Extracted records
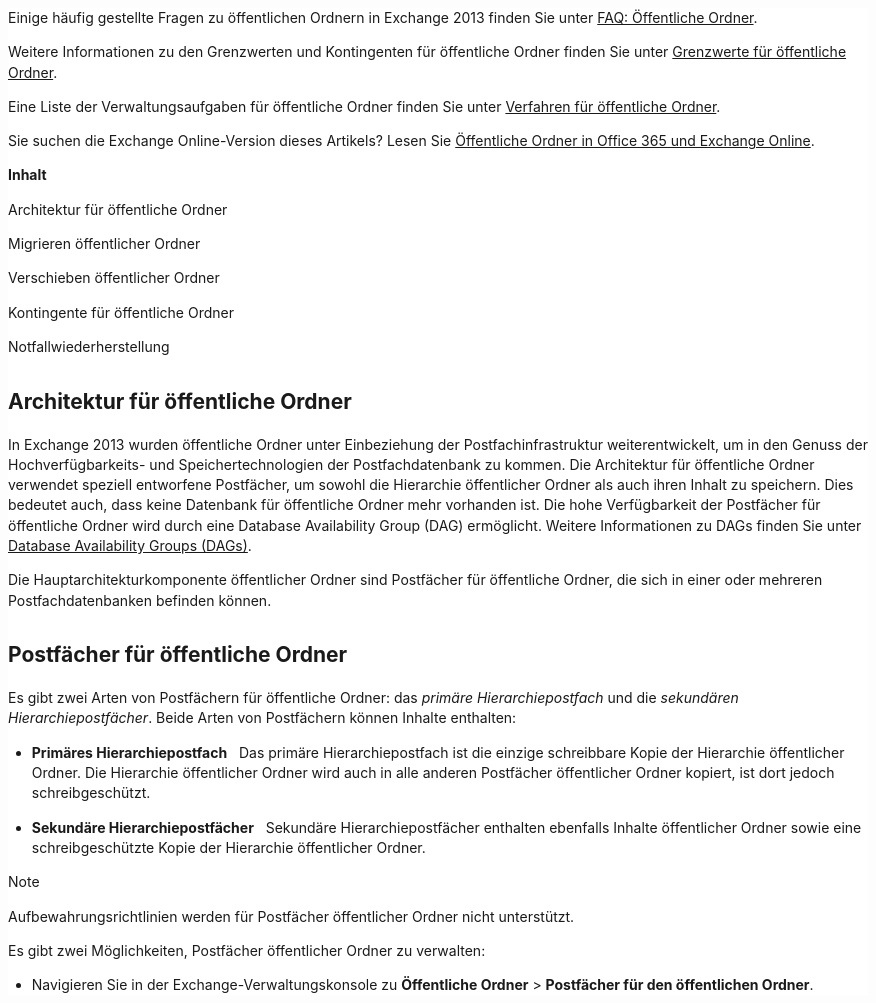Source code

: Einige häufig gestellte Fragen zu öffentlichen Ordnern in Exchange 2013 finden Sie unter [FAQ: Öffentliche Ordner](faq-public-folders-exchange-2013-help.md).

Weitere Informationen zu den Grenzwerten und Kontingenten für öffentliche Ordner finden Sie unter [Grenzwerte für öffentliche Ordner](limits-for-public-folders-exchange-2013-help.md).

Eine Liste der Verwaltungsaufgaben für öffentliche Ordner finden Sie unter [Verfahren für öffentliche Ordner](public-folder-procedures-exchange-2013-help.md).

Sie suchen die Exchange Online-Version dieses Artikels? Lesen Sie [Öffentliche Ordner in Office 365 und Exchange Online](https://technet.microsoft.com/de-de/library/jj200758\(v=exchg.150\)).

**Inhalt**

Architektur für öffentliche Ordner

Migrieren öffentlicher Ordner

Verschieben öffentlicher Ordner

Kontingente für öffentliche Ordner

Notfallwiederherstellung

## Architektur für öffentliche Ordner

In Exchange 2013 wurden öffentliche Ordner unter Einbeziehung der Postfachinfrastruktur weiterentwickelt, um in den Genuss der Hochverfügbarkeits- und Speichertechnologien der Postfachdatenbank zu kommen. Die Architektur für öffentliche Ordner verwendet speziell entworfene Postfächer, um sowohl die Hierarchie öffentlicher Ordner als auch ihren Inhalt zu speichern. Dies bedeutet auch, dass keine Datenbank für öffentliche Ordner mehr vorhanden ist. Die hohe Verfügbarkeit der Postfächer für öffentliche Ordner wird durch eine Database Availability Group (DAG) ermöglicht. Weitere Informationen zu DAGs finden Sie unter [Database Availability Groups (DAGs)](database-availability-groups-dags-exchange-2013-help.md).

Die Hauptarchitekturkomponente öffentlicher Ordner sind Postfächer für öffentliche Ordner, die sich in einer oder mehreren Postfachdatenbanken befinden können.

## Postfächer für öffentliche Ordner

Es gibt zwei Arten von Postfächern für öffentliche Ordner: das *primäre Hierarchiepostfach* und die *sekundären Hierarchiepostfächer*. Beide Arten von Postfächern können Inhalte enthalten:

  - **Primäres Hierarchiepostfach**   Das primäre Hierarchiepostfach ist die einzige schreibbare Kopie der Hierarchie öffentlicher Ordner. Die Hierarchie öffentlicher Ordner wird auch in alle anderen Postfächer öffentlicher Ordner kopiert, ist dort jedoch schreibgeschützt.

  - **Sekundäre Hierarchiepostfächer**   Sekundäre Hierarchiepostfächer enthalten ebenfalls Inhalte öffentlicher Ordner sowie eine schreibgeschützte Kopie der Hierarchie öffentlicher Ordner.


> [!NOTE]
> Aufbewahrungsrichtlinien werden für Postfächer öffentlicher Ordner nicht unterstützt.



Es gibt zwei Möglichkeiten, Postfächer öffentlicher Ordner zu verwalten:

  - Navigieren Sie in der Exchange-Verwaltungskonsole zu **Öffentliche Ordner** \> **Postfächer für den öffentlichen Ordner**.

**PROBLEM TO WORK ON**
The required output is every line above that contains the string "Inhalte".

**RESULT OF THIS EXERCISE**
Es gibt zwei Arten von Postfächern für öffentliche Ordner: das *primäre Hierarchiepostfach* und die *sekundären Hierarchiepostfächer*. Beide Arten von Postfächern können Inhalte enthalten:
  - **Sekundäre Hierarchiepostfächer**   Sekundäre Hierarchiepostfächer enthalten ebenfalls Inhalte öffentlicher Ordner sowie eine schreibgeschützte Kopie der Hierarchie öffentlicher Ordner.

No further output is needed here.